(Collected data)
....
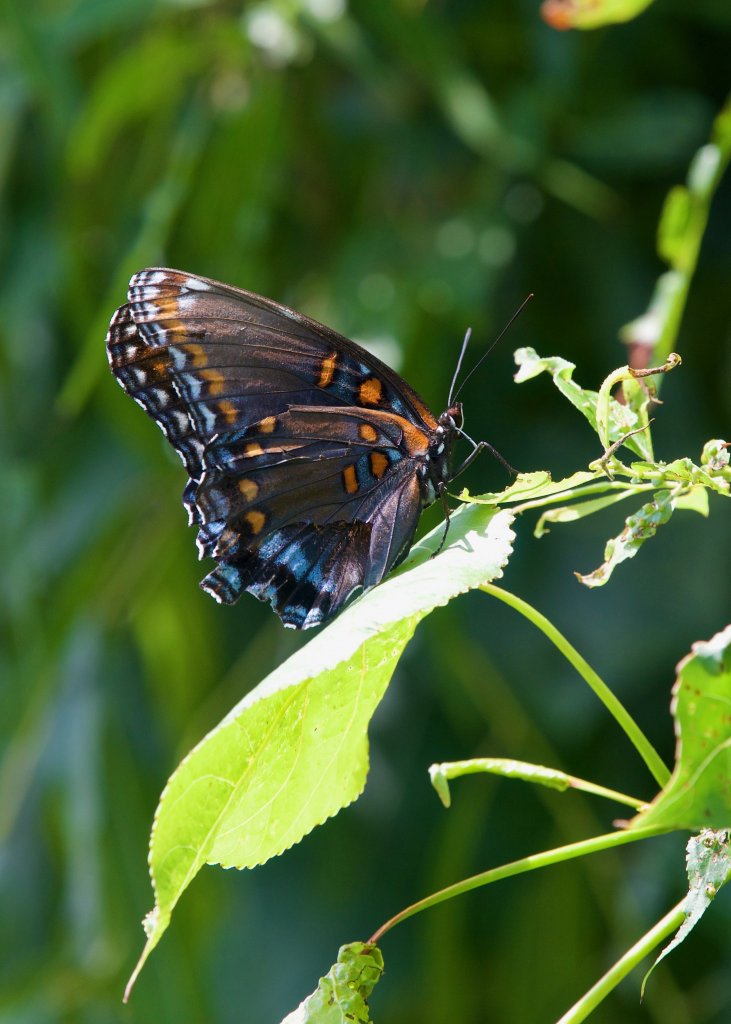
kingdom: Animalia
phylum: Arthropoda
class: Insecta
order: Lepidoptera
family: Nymphalidae
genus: Limenitis
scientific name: Limenitis astyanax
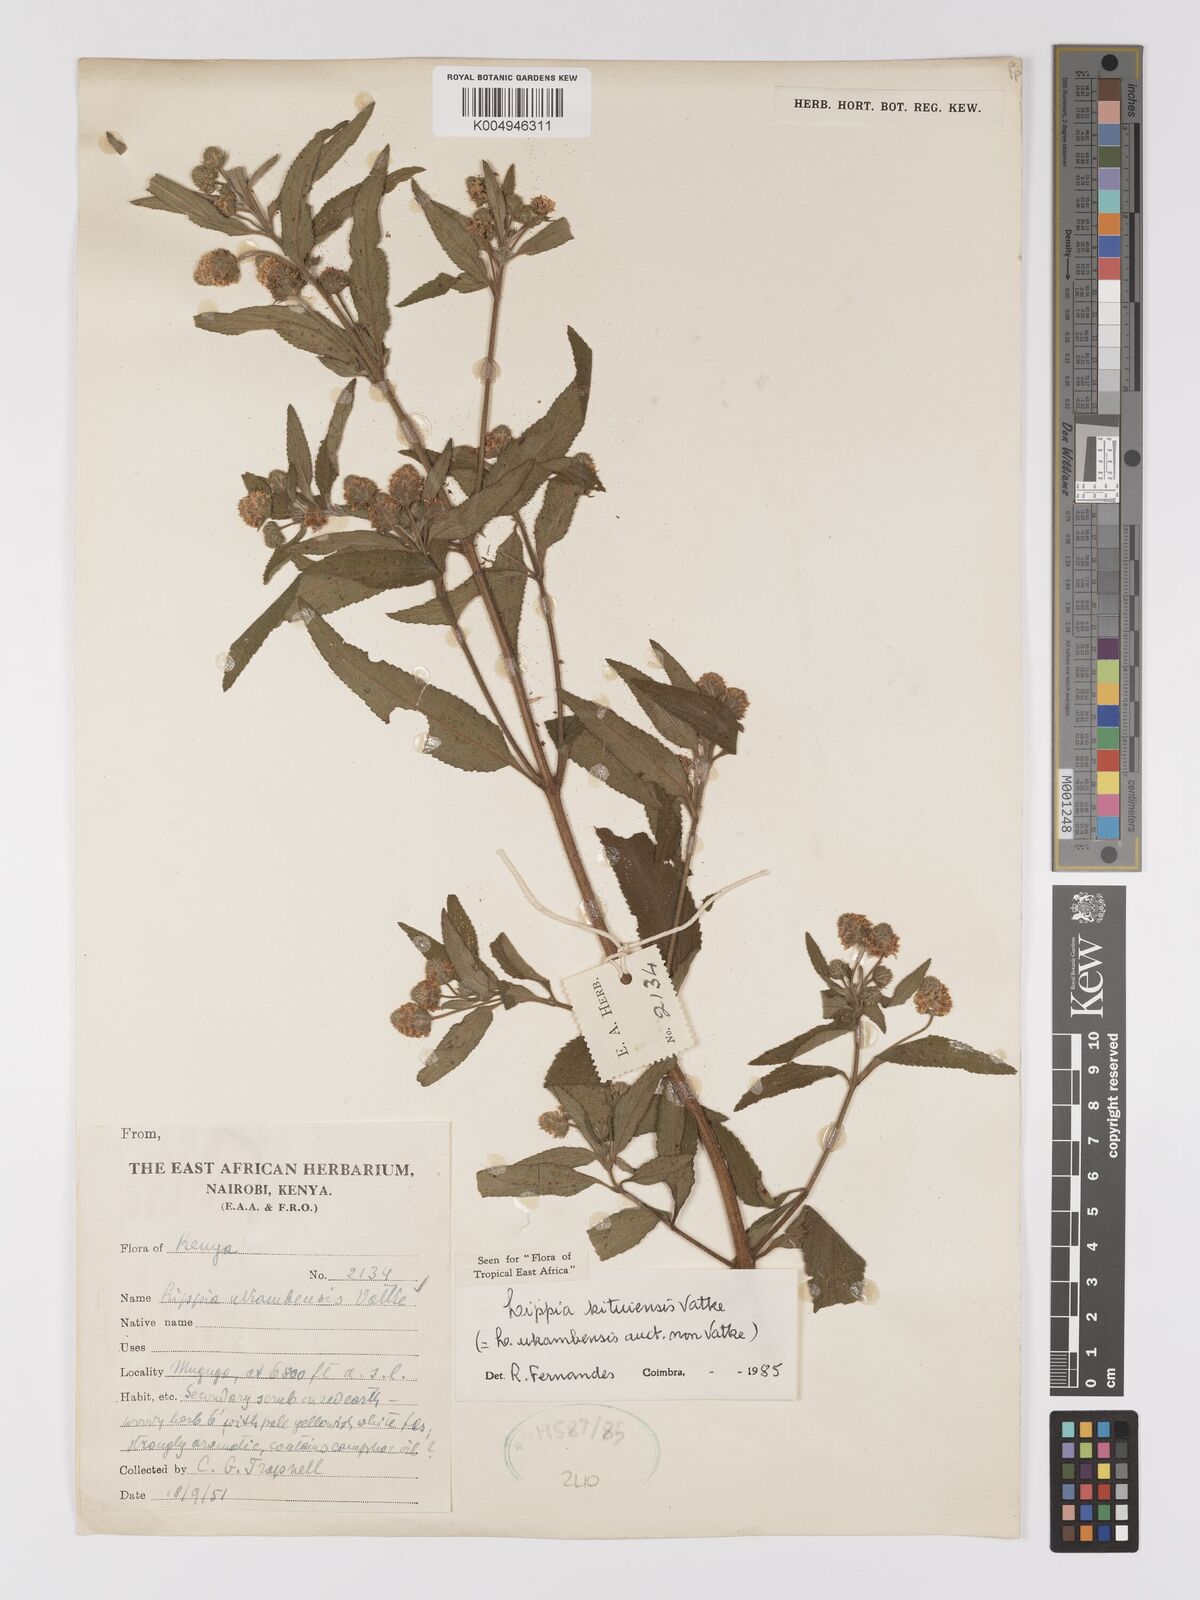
....
• Stated task: Rewrite the lines above as a numbered list, skipping blank lines and leaving the pictures out.

• Answer to the task:
1. kingdom: Animalia
2. phylum: Arthropoda
3. class: Insecta
4. order: Lepidoptera
5. family: Nymphalidae
6. genus: Limenitis
7. scientific name: Limenitis astyanax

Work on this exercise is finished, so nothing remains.